Scottish- born Charlotte Waldie (1788-1859), with her sister, Jane, and brother, John, travelled to Europe – as did so many others – in 1816/17, after the final defeat of Napoleon. For at least some of the time the two sisters travelled alone, when John was otherwise occupied. They each kept detailed notes of their journeys and sojourns: Charlotte turned her experience into Rome in the Nineteenth Century, first published privately and then, in 1820, by Archibald Constable.
Charlotte’s view of St Peter’s, recorded in these extracts, was reflected through a prism of Protestantism.
It is impossible to express my disappointment I felt on seeing what seemed to me to be – not a church, but a large house or palace, three stories high, with little attic windows at the top. The dome is placed so far back, in consequence of the length of the Latin cross, that in the front view its grandeur is lost. Its design is irredeemably faulty, in giving to the front of the greatest temple in the world the frittering littleness of the exterior of a dwelling-house, and the effect, in producing apparent mediocrity of size, is as striking to the eye, that I could scarcely recognise in it any character of a church, much less of St Peter’s, that boast of modern architecture, and latest wonder of the world.
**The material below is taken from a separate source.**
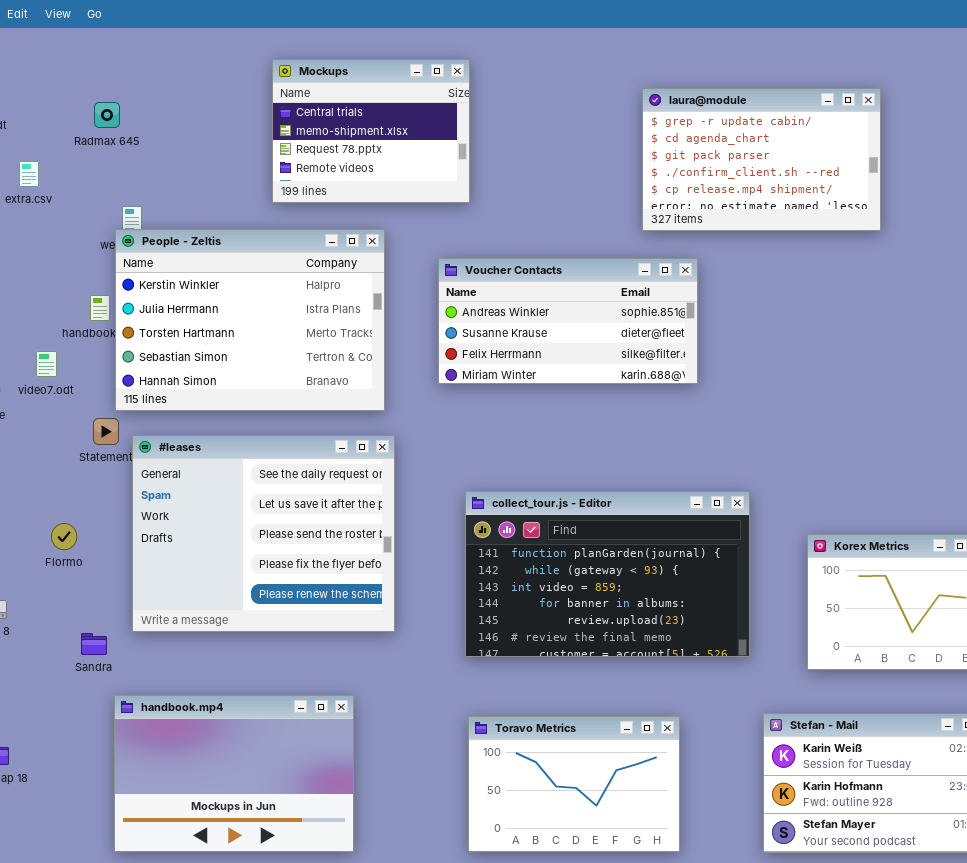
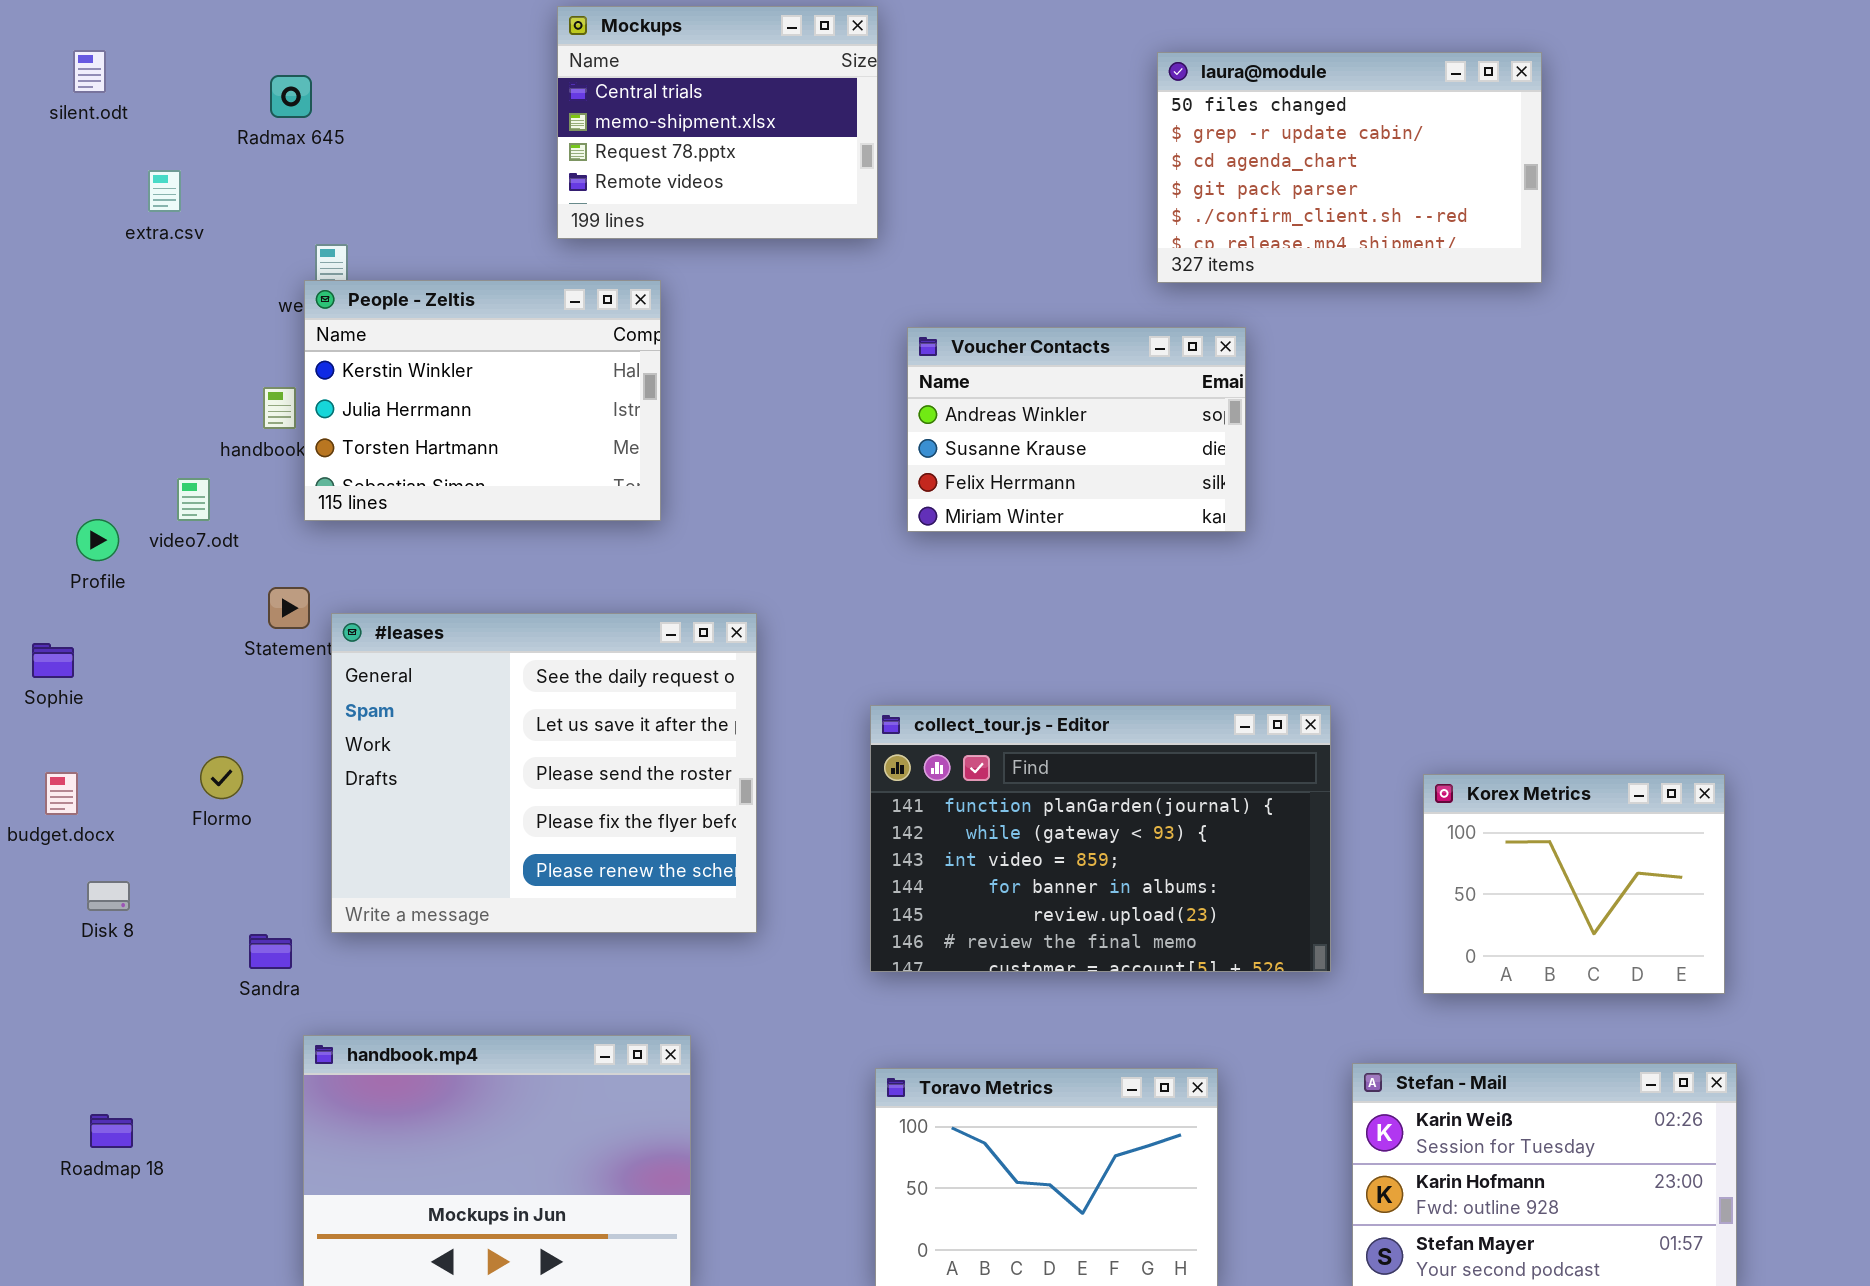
laura@module: [642,88,881,231] -> [1157,52,1542,283], scrolled up 1 row
People - Zeltis: [115,229,385,411] -> [304,280,661,521], resized
Voucher Contacts: [438,258,698,384] -> [907,327,1246,532], resized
The crowded courts and irregular angles of that huge, unwieldy pile of building, the Vatican Palace, which adhere to it on one side like a monstrous excresence, are a great deformity. They overlook the top of the colonnade, depress the elevation, destroy its uniformity, and injure its general effect.
Having ventured inside, Charlotte found ‘The interior, on the whole, as far surpassed my highly-raised expectations, as the exterior fell short of them. Yet notwithstanding its beauty, I was conscious of a species of disappointment too commonly felt, when what we have long dwelt on in fancy is seen in reality. I had pictured it to myself less beautiful, and far less magnificent but more sublime. With an imagination deeply impressed with the imposing effects of the Gothic cathedrals of our own country, I expected, from the immensity of St Peter’s, even more of that religious awe and deep solemn melancholy, which they never fail to inspire: and I was unprepared for its lightness, decoration, and brilliance; – and, above all, for that impression of gaiety, which the first sight of its interior produces.
Charlotte condemns the use of Corinthian pilaster and, particularly, the Grecian arch which ‘has the unfortunate effect of diminishing the apparent length, which the the perspective of a Grecian colonnade, or a Gothic aisle, uniformly appears to increase….The windows, too, are mean and poor-looking, and offensive to the eye. It is easier, however, to point out the fault than the remedy; for windows do not enter gracefully into the beautiful combinations of Grecian architecture. In Gothic churches, on the contrary, how grand and majestic an object is the arched and shafted window! Indeed, if I may venture to own to you the truth, it is my humble opinion, that though Grecian architecture is admirably adapted to palaces and theatres, and places of public assembly, and public buildings of almost every other kind, it is not suited to churches….it does not accord with the solemn purposes of Christian worship, to which the simplicity and grandeur of the Gothic, and its impressive effect upon the mind, are so peculiarly fitted.
Certainly some apology may be found for its defects in the frequent changes of plans, and architects, and Popes during the building of [St Peter’s]; and in the real and imaginary necessity of having an upper balcony for the purpose of giving the benediction; a circumstance which has been so ruinous to its beauty, that we might say with truth, that the blessings of the Popes have been the perdition of the Church. But whatever the cause, the faults of the front of St Peter’s are unredeemable and unpardonable.